Viele deutsche Firmen pfeifen auf den Mindestlohn

Bußgeld in Höhe von knapp zwölf Millionen Euro

Für Pflegepersonal, Bauarbeiter und Gebäudereiniger gibt es Mindestlöhne – zumindest theoretisch. Doch laut einem Medienbericht werden die branchenbezogenen Mindestlöhne nach wie vor häufig unterlaufen. Dies zeige eine Statistik der Bundesregierung für das vergangene Jahr, berichtet die 'Süddeutsche Zeitung'.

Mindestlohn, Dumping-Löhne, Friseure
Lohnuntergrenzen wurden jetzt auch für Friseure vereinbart: Auch sie sollen einen Mindestlohn von 8,50 Euro erhalten.
dpa, Britta Pedersen

Demnach wurde im vergangenen Jahr allein in der Bauwirtschaft in 1.690 Fällen ein Ermittlungsverfahren eingeleitet, weil der Mindestlohn nicht bezahlt wurde. Bei der Gebäudereinigung waren es 248 Verfahren, bei den Sicherheitsdiensten 124, in der Abfallwirtschaft 55 und in der Pflegebranche 50 Fälle.
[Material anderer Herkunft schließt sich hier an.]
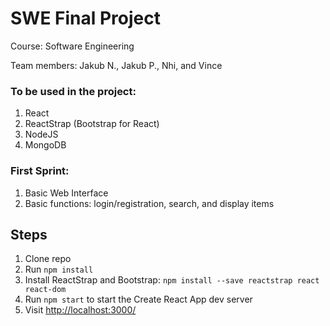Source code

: # SWE Final Project

Course: Software Engineering

Team members: Jakub N., Jakub P., Nhi, and Vince

### To be used in the project:
1. React
2. ReactStrap (Bootstrap for React)
3. NodeJS
4. MongoDB


### First Sprint:
1. Basic Web Interface
2. Basic functions: login/registration, search, and display items


## Steps 
1. Clone repo
2. Run `npm install`
3. Install ReactStrap and Bootstrap: `npm install --save reactstrap react react-dom`
4. Run `npm start` to start the Create React App dev server 
5. Visit [http://localhost:3000/](http://localhost:3000/)
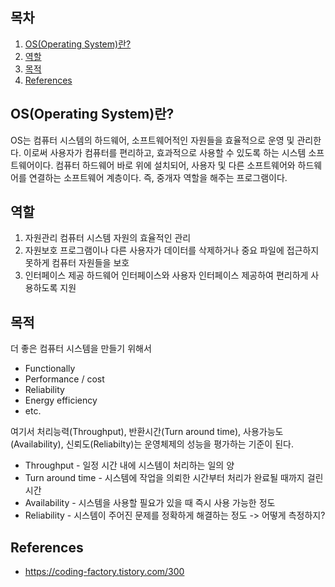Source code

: ## 목차

1. [OS(Operating System)란?](#osoperating-system란)
2. [역할](#역할)
3. [목적](#목적)
4. [References](#references)


## OS(Operating System)란?
OS는 컴퓨터 시스템의 하드웨어, 소프트웨어적인 자원들을 효율적으로 운영 및 관리한다. 이로써 사용자가 컴퓨터를 편리하고, 효과적으로 사용할 수 있도록 하는 시스템 소프트웨어이다. 컴퓨터 하드웨어 바로 위에 설치되어, 사용자 및 다른 소프트웨어와 하드웨어를 연결하는 소프트웨어 계층이다. 즉, 중개자 역할을 해주는 프로그램이다.

## 역할
1. 자원관리
컴퓨터 시스템 자원의 효율적인 관리
2. 자원보호
프로그램이나 다른 사용자가 데이터를 삭제하거나 중요 파일에 접근하지 못하게 컴퓨터 자원들을 보호
3. 인터페이스 제공
하드웨어 인터페이스와 사용자 인터페이스 제공하여 편리하게 사용하도록 지원

## 목적
더 좋은 컴퓨터 시스템을 만들기 위해서
* Functionally
* Performance / cost
* Reliability
* Energy efficiency
* etc.

여기서 처리능력(Throughput), 반환시간(Turn around time), 사용가능도(Availability), 신뢰도(Reliabilty)는 운영체제의 성능을 평가하는 기준이 된다.
* Throughput - 일정 시간 내에 시스템이 처리하는 일의 양
* Turn around time - 시스템에 작업을 의뢰한 시간부터 처리가 완료될 때까지 걸린 시간
* Availability - 시스템을 사용할 필요가 있을 때 즉시 사용 가능한 정도
* Reliability - 시스템이 주어진 문제를 정확하게 해결하는 정도
-> 어떻게 측정하지?

## References
* https://coding-factory.tistory.com/300
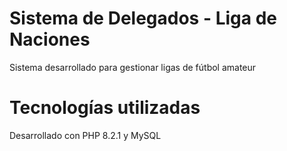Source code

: # Sistema de Delegados - Liga de Naciones

Sistema desarrollado para gestionar ligas de fútbol amateur

# Tecnologías utilizadas
Desarrollado con PHP 8.2.1 y MySQL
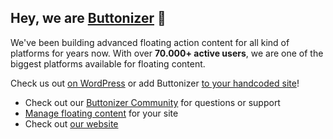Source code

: ## Hey, we are [Buttonizer](https://buttonizer.pro/) 🤖

We've been building advanced floating action content for all kind of platforms for years now. With over **70.000+ active users**, we are one of the biggest platforms available for floating content.

Check us out [on WordPress](https://wordpress.org/plugins/buttonizer-multifunctional-button/) or add Buttonizer [to your handcoded site](http://app.buttonizer.pro/)!

- Check out our [Buttonizer Community](https://community.buttonizer.pro/) for questions or support
- [Manage floating content](https://app.buttonizer.pro) for your site
- Check out [our website](https://buttonizer.pro/)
Die Zahlen habe das Bundesfinanzministerium auf Anfrage der Grünen im Bundestag zusammengestellt. Nach diesen Angaben seien 2012 genau 26.775 Arbeitgeber im Bauhaupt- und Baunebengewerbe kontrolliert worden. Das verhängte Bußgeld in der Branche wegen Verstößen beim Mindestlohn belaufe sich auf fast zwölf Millionen Euro.

Eine allgemeine gesetzliche Lohnuntergrenze gibt es in Deutschland nicht. In 13 Branchen wurden aber spezifische Mindestlöhne vereinbart - zuletzt für Friseure. Sie reichen von anfangs 6,50 Euro Stundenlohn im ostdeutschen Friseurgewerbe bis 13,70 Euro pro Stunde im West-Baugewerbe. Insgesamt arbeiten in den Branchen fast fünf Millionen Beschäftigte.

Rösler will FDP-Beschluss für Mindestlohn

SPD, Grüne und Linke verstärkten derweil ihren Druck für die Einführung eines einheitlichen gesetzlichen Mindestlohns. Ein Gesetzentwurf des von Rot-Grün dominierten Bundesrats wurde erstmals vom Bundestag beraten. Die Länderkammer will mit ihrem Vorstoß erreichen, dass Vollzeitbeschäftigte in Deutschland von ihrer Arbeit menschenwürdig leben können. Die Höhe der Lohnuntergrenze soll eine Kommission festsetzen.

Die SPD brachte darüber hinaus einen Antrag ein, in dem sie einen gesetzlichen Mindestlohn von 8,50 Euro pro Stunde fordert. Zudem verlangt die Partei in einer Art Agenda 2020 eine Reihe von Sozialreformen, um Deutschland gerechter zu machen.

Indes drängt FPD-Chef Rösler seine Partei, sich für weitere Lohnuntergrenzen in einzelnen Branchen und Regionen zu öffnen. "Uns Liberalen steht es gut an, den Blick auf die Lebenswirklichkeit zu werfen", sagte Rösler in einem 'Spiegel'-Interview. Löhne von drei Euro hätten nichts mit Leistungsgerechtigkeit zu tun. Hier sei eine auf die soziale Marktwirtschaft verpflichtete Partei gefordert. In der FDP regte sich jedoch eineinhalb Wochen vor dem Parteitag in Nürnberg Widerstand gegen diese Position.

Union und FDP lehnen eine staatliche Lohnfestsetzung generell ab und wollen diese nur in einzelnen Branchen und Regionen zulassen.